Direction:
Answer from the essay on Kempf's poetry below:
(a) What three words does the WSWS review use for what Kempf's poems do instead of explaining, fully expressing, and presenting definitive conclusions?
(b) Which things does Kempf mention in his portrayal of the American working class?
(c) What is the title of the work whose handling of Confederate memory is called its most politically sensitive part?

Document extract:
Ambivalence stems from this contradiction, illustrating a class segment that senses the system's instability but cannot imagine an alternative. It embodies the worldview of a social layer that experiences the pressures of capitalism but lacks the political insight to oppose it. Here, ambivalence indicates ideological fatigue rather than sophistication.

Kempf’s poetry effectively depicts this condition. His poems contain numerous historical fragments, political echoes, and social snapshots. Yet, these components never fully coalesce into a coherent view of the world. Instead, they remain in a state of unresolved tension, suggesting the poet is cautious about drawing his insights to their logical end.

The Aestheticisation of Contradiction

Ambivalence allows the poet to treat contradiction as an aesthetic theme instead of a historical process. The Civil War is portrayed as a collage of conflicting narratives; the working class is represented through cultural symbols; and the current crisis is shown as a series of “echoes” or “parallels,” rather than as a reflection of deepening class conflicts.

This aestheticisation of conflict serves to disarm political engagement by transforming the poet's role from a historian's interpreter to a curator of fragments. It suggests complexity without the obligation to analyse, indicating a withdrawal from active comprehension of the world. The WSWS review rightly notes that Kempf’s poems “juxtapose” instead of explaining, "hint” instead of fully expressing, and “suggest” rather than present definitive conclusions. This is not about poor craftsmanship but about perspective. The poet’s ambivalence is not a quest for truth; it is a means to avoid the effort of discovering it.

The Working Class as Cultural Object

Kempf’s portrayal of the American working class exemplifies ambivalence. His mentions of hot dogs, AutoZone, homecoming queens, and small-town rituals do not show solidarity, but rather an outsider's view. These references reflect a poet who watches the working class with affection and amusement, as if examining a cultural spectacle instead of engaging with a social group.

This perspective mirrors the wider liberal-academic view, which sees the working class not as active agents in history but as a cultural concept. Instead of being recognised as subjects shaping history, they are depicted as objects of representation. Their struggles, hopes, and contradictions are often aestheticised rather than genuinely comprehended.

Kempf’s ambivalence toward the working class reflects a class position rather than a personal trait. It represents a social stratum that is materially near the working class but ideologically disconnected from it. This group perceives the potential for working-class unity but struggles to see it as a feasible political reality.

Ambivalence as Ideological Containment

Ambivalence in contemporary American poetry serves a conservative role. It stops poets from making conclusions that could threaten the current social system. Instead, it turns political issues into artistic expressions. This way, poets can recognise social contradictions without the need to clarify or resolve them.

In this context, ambivalence benefits the ruling class by maintaining the intelligentsia's ideological confusion, hindering their ability to develop a clear critique of capitalism. It also conceals the revolutionary legacy of the Civil War with layers of cultural complexity. Additionally, it obstructs the working class from seeing itself as part of history.

The Confederate Question — Aestheticising Reaction in an Age of Resurgent Authoritarianism

The most politically sensitive part of 'What Though the Field Be Lost' is Kempf’s handling of Confederate memory. This section highlights the ideological limits of his uncertain approach and clearly shows the gap between historical materialism and today's liberal cultural perspectives. The Civil War is more than just another historical event; it is the pivotal moment in shaping the modern American state. Addressing its reactionary aspect — the slaveholders’ rebellion — with an aesthetic hesitation is not a neutral artistic decision. It represents a political statement, whether intentionally or not.

Excerpted records:

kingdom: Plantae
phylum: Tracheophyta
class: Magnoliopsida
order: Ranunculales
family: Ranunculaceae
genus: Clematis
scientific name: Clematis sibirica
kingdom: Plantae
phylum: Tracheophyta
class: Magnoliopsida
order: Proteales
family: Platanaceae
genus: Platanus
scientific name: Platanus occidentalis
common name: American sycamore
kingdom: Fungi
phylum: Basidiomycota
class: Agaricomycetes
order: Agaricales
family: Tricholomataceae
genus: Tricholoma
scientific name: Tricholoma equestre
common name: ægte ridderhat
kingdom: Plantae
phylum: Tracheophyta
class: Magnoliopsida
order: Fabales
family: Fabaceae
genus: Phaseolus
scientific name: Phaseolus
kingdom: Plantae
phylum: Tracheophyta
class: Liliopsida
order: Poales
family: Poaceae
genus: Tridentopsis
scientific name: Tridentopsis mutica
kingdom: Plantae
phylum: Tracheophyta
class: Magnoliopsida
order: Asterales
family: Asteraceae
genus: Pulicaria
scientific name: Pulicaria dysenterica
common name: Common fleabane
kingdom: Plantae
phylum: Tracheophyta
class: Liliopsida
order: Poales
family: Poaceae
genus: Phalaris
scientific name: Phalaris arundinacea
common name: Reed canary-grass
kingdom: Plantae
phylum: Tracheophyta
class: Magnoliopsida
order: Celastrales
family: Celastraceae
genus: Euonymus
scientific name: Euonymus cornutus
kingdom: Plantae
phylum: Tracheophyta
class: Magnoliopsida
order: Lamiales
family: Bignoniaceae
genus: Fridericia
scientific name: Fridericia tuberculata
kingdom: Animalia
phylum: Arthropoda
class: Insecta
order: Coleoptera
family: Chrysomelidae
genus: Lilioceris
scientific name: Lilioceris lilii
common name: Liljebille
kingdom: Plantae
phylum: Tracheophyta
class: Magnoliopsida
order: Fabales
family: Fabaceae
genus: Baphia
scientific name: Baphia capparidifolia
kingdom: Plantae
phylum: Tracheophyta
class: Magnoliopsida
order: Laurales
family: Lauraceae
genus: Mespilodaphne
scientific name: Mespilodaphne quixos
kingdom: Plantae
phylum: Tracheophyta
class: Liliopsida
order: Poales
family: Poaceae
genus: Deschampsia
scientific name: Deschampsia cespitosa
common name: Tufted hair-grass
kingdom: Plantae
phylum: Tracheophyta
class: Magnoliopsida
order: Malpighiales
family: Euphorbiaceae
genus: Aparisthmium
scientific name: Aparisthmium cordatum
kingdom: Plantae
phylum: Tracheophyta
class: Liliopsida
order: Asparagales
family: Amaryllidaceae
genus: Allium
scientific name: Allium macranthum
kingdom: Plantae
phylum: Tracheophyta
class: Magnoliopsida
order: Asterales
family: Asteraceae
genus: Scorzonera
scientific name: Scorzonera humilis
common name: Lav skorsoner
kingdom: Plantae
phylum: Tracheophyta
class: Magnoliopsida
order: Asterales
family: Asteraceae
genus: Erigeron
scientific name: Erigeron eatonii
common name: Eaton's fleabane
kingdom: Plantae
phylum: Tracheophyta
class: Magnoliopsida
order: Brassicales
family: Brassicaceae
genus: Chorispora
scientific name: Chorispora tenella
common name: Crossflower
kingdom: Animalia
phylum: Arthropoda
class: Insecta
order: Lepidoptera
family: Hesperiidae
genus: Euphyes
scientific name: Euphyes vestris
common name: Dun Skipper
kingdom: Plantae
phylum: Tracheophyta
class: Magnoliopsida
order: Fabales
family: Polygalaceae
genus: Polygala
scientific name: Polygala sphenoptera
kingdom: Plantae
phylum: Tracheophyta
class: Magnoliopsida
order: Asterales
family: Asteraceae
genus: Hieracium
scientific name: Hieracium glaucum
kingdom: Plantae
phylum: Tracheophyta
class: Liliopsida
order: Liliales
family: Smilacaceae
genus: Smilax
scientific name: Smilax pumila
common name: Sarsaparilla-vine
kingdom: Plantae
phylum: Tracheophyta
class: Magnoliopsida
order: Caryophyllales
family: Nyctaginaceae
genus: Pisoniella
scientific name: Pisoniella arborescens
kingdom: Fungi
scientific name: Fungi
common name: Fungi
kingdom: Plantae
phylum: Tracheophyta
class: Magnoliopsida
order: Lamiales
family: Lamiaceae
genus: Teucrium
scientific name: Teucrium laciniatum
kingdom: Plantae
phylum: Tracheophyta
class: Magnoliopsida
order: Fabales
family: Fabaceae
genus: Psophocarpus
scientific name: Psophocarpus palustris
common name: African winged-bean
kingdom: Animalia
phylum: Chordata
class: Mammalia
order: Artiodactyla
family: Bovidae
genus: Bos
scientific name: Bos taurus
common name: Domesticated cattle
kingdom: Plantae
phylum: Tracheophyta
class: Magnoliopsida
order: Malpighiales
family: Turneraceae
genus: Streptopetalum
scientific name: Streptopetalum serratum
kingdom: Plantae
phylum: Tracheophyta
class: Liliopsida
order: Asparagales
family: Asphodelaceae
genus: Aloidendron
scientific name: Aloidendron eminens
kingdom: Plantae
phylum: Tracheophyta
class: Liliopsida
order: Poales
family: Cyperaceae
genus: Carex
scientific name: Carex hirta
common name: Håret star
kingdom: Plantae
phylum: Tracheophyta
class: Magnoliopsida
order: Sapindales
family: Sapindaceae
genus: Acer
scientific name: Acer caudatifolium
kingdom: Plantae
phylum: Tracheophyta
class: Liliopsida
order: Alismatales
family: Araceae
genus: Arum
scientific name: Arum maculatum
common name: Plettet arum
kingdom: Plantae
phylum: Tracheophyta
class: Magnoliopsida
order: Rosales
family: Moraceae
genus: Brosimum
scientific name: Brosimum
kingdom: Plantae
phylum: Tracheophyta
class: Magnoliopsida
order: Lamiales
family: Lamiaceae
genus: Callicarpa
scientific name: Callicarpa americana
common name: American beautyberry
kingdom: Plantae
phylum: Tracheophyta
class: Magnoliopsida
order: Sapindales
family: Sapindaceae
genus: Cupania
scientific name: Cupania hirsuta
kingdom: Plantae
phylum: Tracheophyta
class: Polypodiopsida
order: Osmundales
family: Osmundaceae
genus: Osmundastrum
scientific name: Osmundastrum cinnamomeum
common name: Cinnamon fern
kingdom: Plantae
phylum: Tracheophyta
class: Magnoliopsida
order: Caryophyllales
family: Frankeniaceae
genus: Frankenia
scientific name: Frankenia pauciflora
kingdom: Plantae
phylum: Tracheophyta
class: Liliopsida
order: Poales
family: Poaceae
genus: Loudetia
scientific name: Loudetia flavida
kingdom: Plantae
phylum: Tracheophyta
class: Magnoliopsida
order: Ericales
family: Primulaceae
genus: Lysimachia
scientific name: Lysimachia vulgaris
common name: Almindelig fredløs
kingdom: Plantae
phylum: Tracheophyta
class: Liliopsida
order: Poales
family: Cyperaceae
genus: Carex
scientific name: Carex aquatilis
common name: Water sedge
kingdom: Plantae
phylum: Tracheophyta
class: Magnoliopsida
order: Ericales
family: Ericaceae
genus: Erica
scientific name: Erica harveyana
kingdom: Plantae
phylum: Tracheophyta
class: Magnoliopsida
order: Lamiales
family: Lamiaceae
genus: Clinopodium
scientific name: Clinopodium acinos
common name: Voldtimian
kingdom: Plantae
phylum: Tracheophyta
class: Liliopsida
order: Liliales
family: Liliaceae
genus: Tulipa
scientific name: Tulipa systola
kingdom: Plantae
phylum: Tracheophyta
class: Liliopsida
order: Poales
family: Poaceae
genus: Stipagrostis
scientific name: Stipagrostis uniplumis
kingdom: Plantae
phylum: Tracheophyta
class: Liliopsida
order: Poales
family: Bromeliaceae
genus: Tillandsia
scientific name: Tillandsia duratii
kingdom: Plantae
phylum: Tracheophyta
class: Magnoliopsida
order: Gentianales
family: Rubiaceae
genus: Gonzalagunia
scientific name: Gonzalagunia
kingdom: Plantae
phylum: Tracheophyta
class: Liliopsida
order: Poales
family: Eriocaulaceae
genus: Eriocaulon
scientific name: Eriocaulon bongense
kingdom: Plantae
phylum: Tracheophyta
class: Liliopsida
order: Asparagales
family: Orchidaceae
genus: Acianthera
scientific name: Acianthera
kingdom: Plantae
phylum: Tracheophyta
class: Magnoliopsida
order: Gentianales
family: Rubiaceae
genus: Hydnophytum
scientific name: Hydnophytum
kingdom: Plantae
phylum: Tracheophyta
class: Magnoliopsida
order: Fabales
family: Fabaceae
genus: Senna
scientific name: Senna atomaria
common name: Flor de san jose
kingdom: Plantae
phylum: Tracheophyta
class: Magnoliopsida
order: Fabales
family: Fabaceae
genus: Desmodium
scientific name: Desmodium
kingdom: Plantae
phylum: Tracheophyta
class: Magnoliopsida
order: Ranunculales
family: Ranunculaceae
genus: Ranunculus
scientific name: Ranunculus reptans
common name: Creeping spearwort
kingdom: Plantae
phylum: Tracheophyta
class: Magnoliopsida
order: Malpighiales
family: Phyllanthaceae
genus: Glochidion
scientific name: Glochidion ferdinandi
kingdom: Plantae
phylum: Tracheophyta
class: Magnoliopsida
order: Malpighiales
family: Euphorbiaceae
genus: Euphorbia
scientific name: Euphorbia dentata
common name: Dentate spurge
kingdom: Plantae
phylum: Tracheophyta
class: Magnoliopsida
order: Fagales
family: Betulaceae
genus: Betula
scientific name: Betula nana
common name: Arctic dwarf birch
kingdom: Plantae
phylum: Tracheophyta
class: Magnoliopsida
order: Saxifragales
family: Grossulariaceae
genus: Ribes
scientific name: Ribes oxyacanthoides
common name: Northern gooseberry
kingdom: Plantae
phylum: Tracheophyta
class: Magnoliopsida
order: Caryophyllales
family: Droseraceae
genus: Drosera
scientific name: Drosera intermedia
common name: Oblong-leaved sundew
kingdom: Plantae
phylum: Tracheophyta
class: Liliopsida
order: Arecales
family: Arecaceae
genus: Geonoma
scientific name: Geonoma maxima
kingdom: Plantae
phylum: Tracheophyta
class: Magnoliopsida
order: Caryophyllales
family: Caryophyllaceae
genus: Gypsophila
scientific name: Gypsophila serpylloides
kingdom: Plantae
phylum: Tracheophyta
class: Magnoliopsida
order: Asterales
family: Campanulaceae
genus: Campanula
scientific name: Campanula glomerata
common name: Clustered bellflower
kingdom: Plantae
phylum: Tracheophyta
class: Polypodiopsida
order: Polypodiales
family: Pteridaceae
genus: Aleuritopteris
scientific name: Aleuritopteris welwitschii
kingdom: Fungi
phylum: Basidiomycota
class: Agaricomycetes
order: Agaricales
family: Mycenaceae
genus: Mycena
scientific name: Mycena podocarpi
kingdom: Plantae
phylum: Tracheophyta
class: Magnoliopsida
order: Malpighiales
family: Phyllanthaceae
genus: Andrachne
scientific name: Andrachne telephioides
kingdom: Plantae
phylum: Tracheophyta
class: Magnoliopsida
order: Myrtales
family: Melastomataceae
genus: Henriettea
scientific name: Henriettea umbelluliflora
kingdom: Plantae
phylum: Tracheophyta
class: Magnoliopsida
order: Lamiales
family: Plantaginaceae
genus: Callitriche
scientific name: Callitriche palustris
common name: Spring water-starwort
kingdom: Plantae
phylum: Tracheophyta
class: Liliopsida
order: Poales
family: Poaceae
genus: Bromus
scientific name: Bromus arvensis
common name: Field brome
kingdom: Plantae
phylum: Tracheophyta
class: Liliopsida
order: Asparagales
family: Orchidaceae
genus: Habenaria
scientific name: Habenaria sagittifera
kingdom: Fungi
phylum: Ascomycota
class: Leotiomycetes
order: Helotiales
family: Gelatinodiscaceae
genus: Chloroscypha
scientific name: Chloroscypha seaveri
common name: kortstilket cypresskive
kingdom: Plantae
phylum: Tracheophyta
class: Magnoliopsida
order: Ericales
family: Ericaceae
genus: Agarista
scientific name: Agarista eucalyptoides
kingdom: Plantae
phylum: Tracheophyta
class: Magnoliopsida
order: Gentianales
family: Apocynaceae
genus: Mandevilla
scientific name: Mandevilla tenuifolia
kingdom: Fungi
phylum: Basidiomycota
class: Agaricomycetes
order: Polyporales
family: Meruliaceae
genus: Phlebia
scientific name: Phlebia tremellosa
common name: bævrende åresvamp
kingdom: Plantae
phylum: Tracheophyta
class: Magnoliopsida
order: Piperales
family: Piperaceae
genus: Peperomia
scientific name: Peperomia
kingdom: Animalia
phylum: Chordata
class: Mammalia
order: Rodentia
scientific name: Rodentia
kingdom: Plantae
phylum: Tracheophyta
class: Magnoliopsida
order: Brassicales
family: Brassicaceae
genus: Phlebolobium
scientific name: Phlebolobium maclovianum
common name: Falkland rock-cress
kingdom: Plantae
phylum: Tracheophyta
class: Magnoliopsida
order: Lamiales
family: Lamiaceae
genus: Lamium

Answer for the task:
(a) "Juxtapose," "hint," and "suggest."
(b) Hot dogs, AutoZone, homecoming queens, and small-town rituals.
(c) 'What Though the Field Be Lost'.